How Whisp Works

Zero-knowledge encrypted secret sharing - the server never sees your data

1 Creating a Secret
Browser

You type your secret

Plaintext lives only in your browser's memory. It is never transmitted.

Browser

Generate a random encryption key

A 256-bit AES key is generated using Web Crypto API. This key never leaves the browser.

Browser

Encrypt with AES-256-GCM

Your secret is encrypted with the random key + a unique 12-byte IV. If you set a password, a second encryption layer is added using PBKDF2-derived key (600k iterations).

Browser

Send only ciphertext to server

Only the encrypted blob, IV, salt, TTL, and burn flag are sent. The encryption key stays in the browser.

Server

Store encrypted data

Server generates a unique ID, stores the ciphertext in SQLite, and returns the ID. It cannot decrypt anything.

Browser

Build the share link

The key is placed in the URL fragment (after #), which browsers never send to servers.
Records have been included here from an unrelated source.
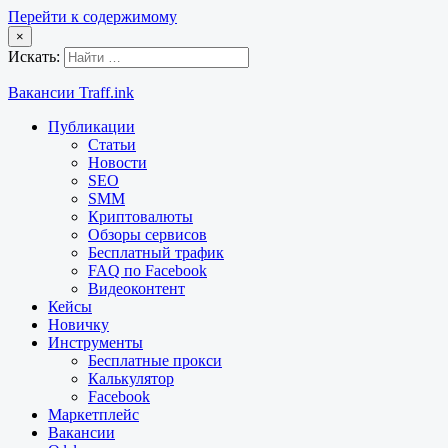
Перейти к содержимому
×
Искать:
Вакансии Traff.ink
Публикации
Статьи
Новости
SEO
SMM
Криптовалюты
Обзоры сервисов
Бесплатный трафик
FAQ по Facebook
Видеоконтент
Кейсы
Новичку
Инструменты
Бесплатные прокси
Калькулятор
Facebook
Маркетплейс
Вакансии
https://whisp.dev/s/abc123def456#9fK2x...encryption-key...bQ7w=
↑ sent to server (just the ID) ↑ NEVER sent to server (decryption key)
Why the # matters: Everything after # in a URL is called the "fragment." By HTTP specification, browsers never include fragments in network requests. The server literally cannot see it - not in logs, not in headers, nowhere.

2 Viewing a Secret
Browser

Open the share link

Browser extracts the secret ID from the path and the decryption key from the # fragment.

Server

Fetch encrypted data

Server returns the ciphertext, IV, and salt. If burn-after-reading is enabled, the secret is marked as viewed (and deleted on next access).

Browser

Decrypt locally

If password-protected, you enter the password → PBKDF2 derives the outer key → decrypt outer layer. Then the URL key decrypts the inner layer. All in your browser.

Browser

Display plaintext

The decrypted secret is shown. It was never sent unencrypted over the network.


3 Encryption Layers
Outer Layer (optional)
AES-256-GCM with password-derived key (PBKDF2, 600k iterations)
Inner Layer (always)
AES-256-GCM with random URL key
Your Secret
Plaintext - only exists in sender's and recipient's browser
Without a password: one layer of AES-256-GCM (URL key).
With a password: two layers. Even if someone intercepts the URL, they still need the password.

4 What's Stored Where

In the URL Fragment

  • Decryption key (AES-256)
  • Only the link holder has it
  • Never touches the server

On the Server (SQLite)

  • Encrypted ciphertext
  • IV (initialization vector)
  • Salt (if password set)
  • Expiry time & burn flag

Never Stored Anywhere

  • Your plaintext secret
  • Your password
  • Decryption key on server

5 Self-Destruction

Time-Based Expiry

  • Choose: 5 min, 1 hour, 24 hours, or 7 days
  • Server deletes expired secrets automatically
  • Checked on every access + periodic cleanup

Burn After Reading

  • Secret can only be viewed once
  • First view: data returned, marked as read
  • Second view: permanently deleted, returns 404

AES-256-GCM PBKDF2 (600k iterations) Web Crypto API Zero Knowledge Client-Side Encryption Rate Limited

The server is a blind courier. It stores what it cannot read, and delivers what it cannot understand.